Solon; charge against him.
Now, Solon, when he had got to be at the head of affairs, made the people free both for the present and the future, by forbidding loans on the security of the person, and he made laws, and a cancelling of all debts both private and public; this they call Seisachtheia (the disburdening ordinance), as having shaken off their burden. It is in regard to these measures that men try to attack his character. For it happened that when Solon was about to make the Seisachtheia, he announced it first to some of the upper class, and then, as the popular side say, his friends stole a march upon him, while the possessors of property bring the injurious charge that he made a profit himself.
For these friends borrowed money and bought up a great quantity of land, and as the cancelling of debts took place not long afterwards, they became at once rich; this, they say, is the origin of the class who afterwards had the reputation of being rich from of old.
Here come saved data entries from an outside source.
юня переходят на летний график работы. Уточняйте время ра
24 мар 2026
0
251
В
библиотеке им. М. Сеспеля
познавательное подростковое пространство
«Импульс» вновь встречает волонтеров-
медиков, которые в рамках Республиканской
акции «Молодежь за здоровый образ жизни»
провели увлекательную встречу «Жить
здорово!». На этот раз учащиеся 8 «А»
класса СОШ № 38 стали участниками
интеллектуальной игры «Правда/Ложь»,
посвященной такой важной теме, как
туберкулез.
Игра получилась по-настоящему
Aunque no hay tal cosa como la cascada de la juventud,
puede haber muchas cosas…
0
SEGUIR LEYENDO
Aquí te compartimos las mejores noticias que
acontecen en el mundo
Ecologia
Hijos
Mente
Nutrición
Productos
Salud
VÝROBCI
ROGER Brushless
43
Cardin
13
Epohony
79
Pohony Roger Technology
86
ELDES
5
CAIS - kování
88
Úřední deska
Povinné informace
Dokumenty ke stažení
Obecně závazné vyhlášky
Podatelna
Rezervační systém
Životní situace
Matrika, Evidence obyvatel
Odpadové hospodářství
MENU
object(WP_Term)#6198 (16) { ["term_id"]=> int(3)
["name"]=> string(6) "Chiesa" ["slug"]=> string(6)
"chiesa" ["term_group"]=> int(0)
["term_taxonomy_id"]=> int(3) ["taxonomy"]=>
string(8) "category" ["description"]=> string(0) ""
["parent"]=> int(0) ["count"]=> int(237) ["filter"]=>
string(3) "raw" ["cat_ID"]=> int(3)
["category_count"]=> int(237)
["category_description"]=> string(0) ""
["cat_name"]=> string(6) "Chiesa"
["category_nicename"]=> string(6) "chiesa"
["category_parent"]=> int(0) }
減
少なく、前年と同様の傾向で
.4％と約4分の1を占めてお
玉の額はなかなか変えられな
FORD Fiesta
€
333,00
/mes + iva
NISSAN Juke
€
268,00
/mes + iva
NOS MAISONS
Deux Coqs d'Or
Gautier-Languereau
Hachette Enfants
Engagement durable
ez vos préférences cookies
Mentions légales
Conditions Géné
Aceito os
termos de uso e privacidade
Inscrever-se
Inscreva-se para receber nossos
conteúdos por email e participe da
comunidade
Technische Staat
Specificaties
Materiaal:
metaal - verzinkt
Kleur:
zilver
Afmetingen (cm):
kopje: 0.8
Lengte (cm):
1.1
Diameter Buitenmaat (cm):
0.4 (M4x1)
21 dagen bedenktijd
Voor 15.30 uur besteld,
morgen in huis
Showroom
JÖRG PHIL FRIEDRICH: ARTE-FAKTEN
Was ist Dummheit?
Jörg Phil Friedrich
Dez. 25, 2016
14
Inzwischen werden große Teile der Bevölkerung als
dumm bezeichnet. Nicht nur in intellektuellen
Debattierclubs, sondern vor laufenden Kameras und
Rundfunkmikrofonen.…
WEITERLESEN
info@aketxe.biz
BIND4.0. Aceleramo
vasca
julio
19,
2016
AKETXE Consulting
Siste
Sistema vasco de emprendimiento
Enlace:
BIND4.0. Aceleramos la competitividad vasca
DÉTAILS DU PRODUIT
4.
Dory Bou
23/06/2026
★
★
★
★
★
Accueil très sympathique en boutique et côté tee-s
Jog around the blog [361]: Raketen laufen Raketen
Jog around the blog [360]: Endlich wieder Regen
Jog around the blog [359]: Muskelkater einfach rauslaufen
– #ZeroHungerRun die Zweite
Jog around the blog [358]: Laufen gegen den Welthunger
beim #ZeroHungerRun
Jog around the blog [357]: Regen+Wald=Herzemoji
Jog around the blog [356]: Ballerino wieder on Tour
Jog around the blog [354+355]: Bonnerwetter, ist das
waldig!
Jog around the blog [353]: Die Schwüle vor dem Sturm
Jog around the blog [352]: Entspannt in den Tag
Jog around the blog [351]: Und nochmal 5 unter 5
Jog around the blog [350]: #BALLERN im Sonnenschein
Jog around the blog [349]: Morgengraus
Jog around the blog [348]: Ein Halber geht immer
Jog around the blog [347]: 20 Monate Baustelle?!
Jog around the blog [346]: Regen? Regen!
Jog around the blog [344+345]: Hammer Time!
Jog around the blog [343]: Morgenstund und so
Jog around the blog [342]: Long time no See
Not but what the account of the popular side is the more trustworthy; for it is not reasonable that in all other respects he should have shown himself so moderate and impartial—while it rested entirely with himself whether, or not, he would, by introducing his laws in an underhand way, make himself master of the state, and so an object of hatred to both sides, as also, whether, or not, he would prefer honour and the salvation of the state to any greed for his own gain—it is not reasonable, I say, to suppose that in such petty and unworthy matters he would defile himself. That he possessed such power, and remedied the distempered state of affairs, both he himself records in many passages of his poems, and all others agree. This charge, therefore, should be adjudged false.